If we were to take the rarefied table from core-metrics-phylogenetic and use that in phyloseq (skipping phyloseq's rarefaction), do the distributions line up again?

nick-youngblut · June 18, 2018, 5:07pm

I'm confused by "rarefying twice". If the rarefying depth for qiime diversity core-metrics-phylogenetic is set to the same value as the table that's already rarefied, shouldn't that essentially be the original counts? Rarefying in qiime2 by default is without replacement, correct?

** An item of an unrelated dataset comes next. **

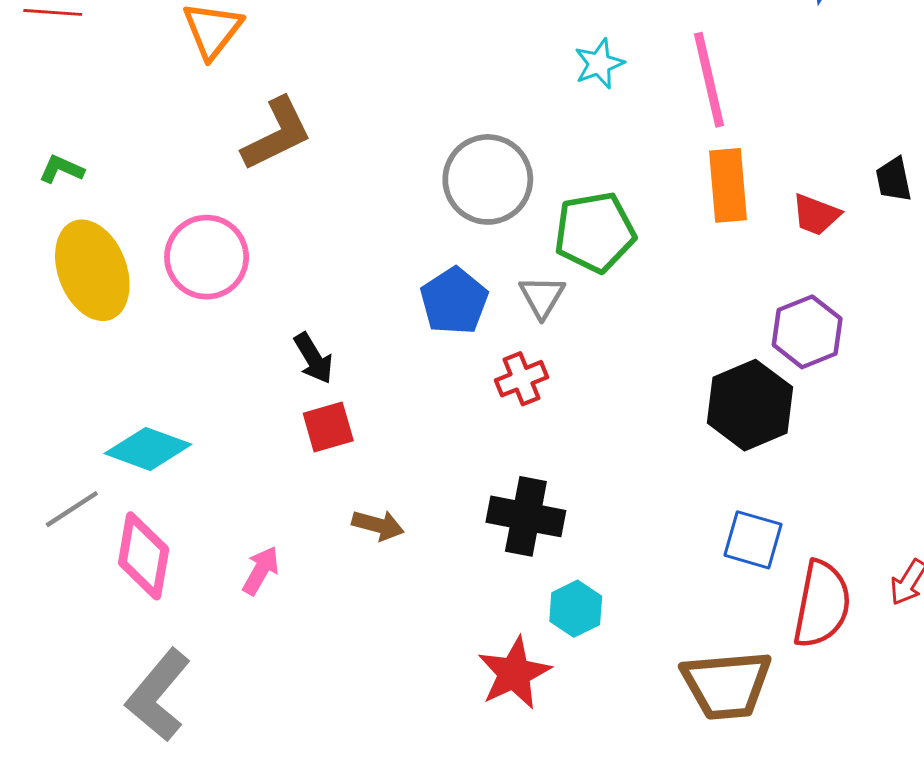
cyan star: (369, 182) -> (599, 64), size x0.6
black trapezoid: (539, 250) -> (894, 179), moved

nick-youngblut · June 18, 2018, 5:10pm

Yeah, at least for qiime feature-table rarefy, the docs state:

Subsample frequencies from all samples without replacement so that the sum of frequencies in each sample is equal to sampling-depth.

So, rarefying a table that's already been rarefied to that depth shouldn't change anything, correct?

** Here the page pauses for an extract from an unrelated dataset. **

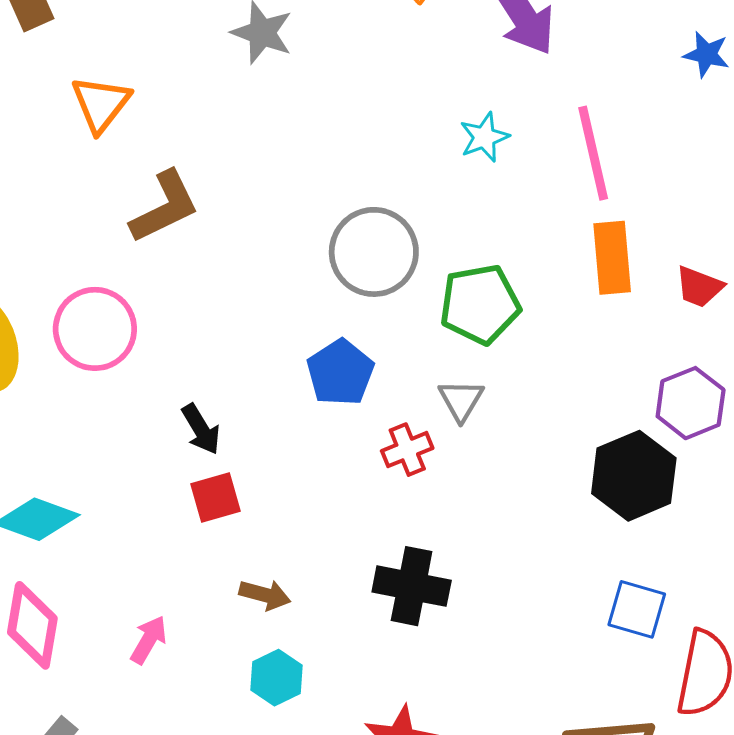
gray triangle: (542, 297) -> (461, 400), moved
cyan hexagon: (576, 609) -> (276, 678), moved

ebolyen · June 18, 2018, 5:11pm

I apologize, I missed that your notebook wrote out the rarefied table and used that with QIIME 2, you are correct rarefying twice at the same depth doesn't do anything as we rarefy without replacement.

nick-youngblut · June 18, 2018, 5:18pm

No worries! I'm worried about the differences between phyloseq and qiime2, at least for their defaults. Both methods are used by members of my lab, so they may be getting very different results just because they are using phyloseq versus qiime2

ebolyen · June 18, 2018, 5:21pm

Of course!

Pinging @wasade who's implemented a whole slew of UniFrac varieties. Any idea what variety of UniFrac Phyloseq might be using here?

Nicholas_Bokulich · June 18, 2018, 5:28pm

@wasade @ebolyen @nick-youngblut linking to the phyloseq source code for convenience:

github.com

joey711/phyloseq/blob/master/R/distance-methods.R#L565


      
          # Fast UniFrac for R.
          # Adapted from The ISME Journal (2010) 4, 17-27; doi:10.1038/ismej.2009.97;
          # http://www.nature.com/ismej/journal/v4/n1/full/ismej200997a.html
          ################################################################################
          #' @importFrom ape prop.part
          #' @importFrom ape reorder.phylo
          #' @importFrom ape node.depth
          #' @importFrom ape node.depth.edgelength
          #' @keywords internal
          #' @import foreach
          fastUniFrac <- function(physeq, weighted=FALSE, normalized=TRUE, parallel=FALSE){
          	# Access the needed components. Note, will error if missing in physeq.
          	OTU  <- otu_table(physeq)
          	tree <- phy_tree(physeq)
          	# Some important checks.
          	if( is.null(tree$edge.length) ) {
          	  stop("Tree has no branch lengths, cannot compute UniFrac")
          	}
          	if( !is.rooted(tree) ) {
          	  stop("Rooted phylogeny required for UniFrac calculation")
          	}

wasade · June 20, 2018, 7:56pm

@nick-youngblut, I’m not sure of the source of the difference but thank you for flagging it. Weighted UniFrac is deterministic, and the implementations of UniFrac used by QIIME 2 are validated against the original implementation of UniFrac by Cathy Lozupone from PyCogent (unit tests for the version of UniFrac being used by QIIME 2 by default are here). Has anyone in your team followed up with the phyloseq developers about the difference?

Best,
Daniel

nick-youngblut · June 21, 2018, 6:45am

I posted an issue on the phyloseq github site the same day that I posted to this forum.

wasade · June 21, 2018, 1:16pm

Great, thank you for doing so.

Best,
Daniel

system · July 22, 2018, 7:16pm

This topic was automatically closed 31 days after the last reply. New replies are no longer allowed.